Dev’esserci uno spazio praticabile, tra la valutazione - quale che essa sia - del significato di un’iniziativa politica e l’ineludibile senso di colpa nei confronti di un padre che rischia di creparsela. Dev’esserci uno spazio, dico, perché io mi ci ritrovo dentro da qualche ora e ne sto esplorando i contorni per scoprire dove comincia, dove finisce, cosa c’è dentro.
C’è, tanto per cominciare, l’intruglio tra fronte politico e piano personale che costituisce il marchio di fabbrica di ciascun radicale: e che rappresenta, per come la vedo io, la vera invenzione rivoluzionaria di Marco Pannella, quella che ha consentito a un partito grande uno sputo di tirar fuori da questo paese risultati inimmaginabili. L’abbiamo maledetta tutti, quell’invenzione. Più di una volta. Cene siamo sentiti vittime e abbiamo rimpianto il giorno in cui abbiamo messo piede a Torre Argentina. Ci siamo sentiti tutti, almeno una volta, strumentalizzati da quell’intruglio. Per poi accorgerci, subito dopo, che il confine tra essere strumentalizzati e farsi strumento è labile. Che forse quel confine non esiste, nella misura in cui la vita è fatta di cose che sfumano l’una dentro l’altra senza soluzione di continuità.
È così che nei momenti più imprevedibili siamo tornati a benedire quell’invenzione, che ha cambiato per sempre la nostra vita ed ha trasformato in persone diverse da quelle che eravamo.

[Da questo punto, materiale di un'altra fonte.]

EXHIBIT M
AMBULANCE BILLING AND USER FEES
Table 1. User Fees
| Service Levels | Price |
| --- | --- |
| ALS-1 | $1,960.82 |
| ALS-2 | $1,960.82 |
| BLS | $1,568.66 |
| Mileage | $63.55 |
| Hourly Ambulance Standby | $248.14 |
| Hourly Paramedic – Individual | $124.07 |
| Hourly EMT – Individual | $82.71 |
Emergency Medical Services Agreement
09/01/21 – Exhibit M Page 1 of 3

Io l’ho benedetta ogni volta che ho pescato da chissà dove il coraggio di dire quello che pensavo, la forza di spiegarlo per quanto sembrasse inutile; ogni volta che mi sono trovato immerso fino al collo in situazioni grottesche che avrebbero indotto chiunque a darsela a gambe e mi sono scoperto capace di guardarle, muovermici dentro, prenderle in mano e provare a farne qualcosa.
Dev’essere questo, lo spazio in cui sono. Lo spazio in cui politico e personale si intrecciano in modo inestricabile, al punto da non riuscire più a capire dove comincia l’uno e finisce l’altro. Lo spazio che Marco Pannella ha creato dal nulla, condannandoci a fare politica pure quando andiamo a pisciare e a sentirci dire, spesso e volentieri con più di una ragione, che non la facciamo mai. Che mi piaccia o no, è dentro quello spazio che mi ritrovo. E credo che in un modo o nell’altro non ne uscirò mai più.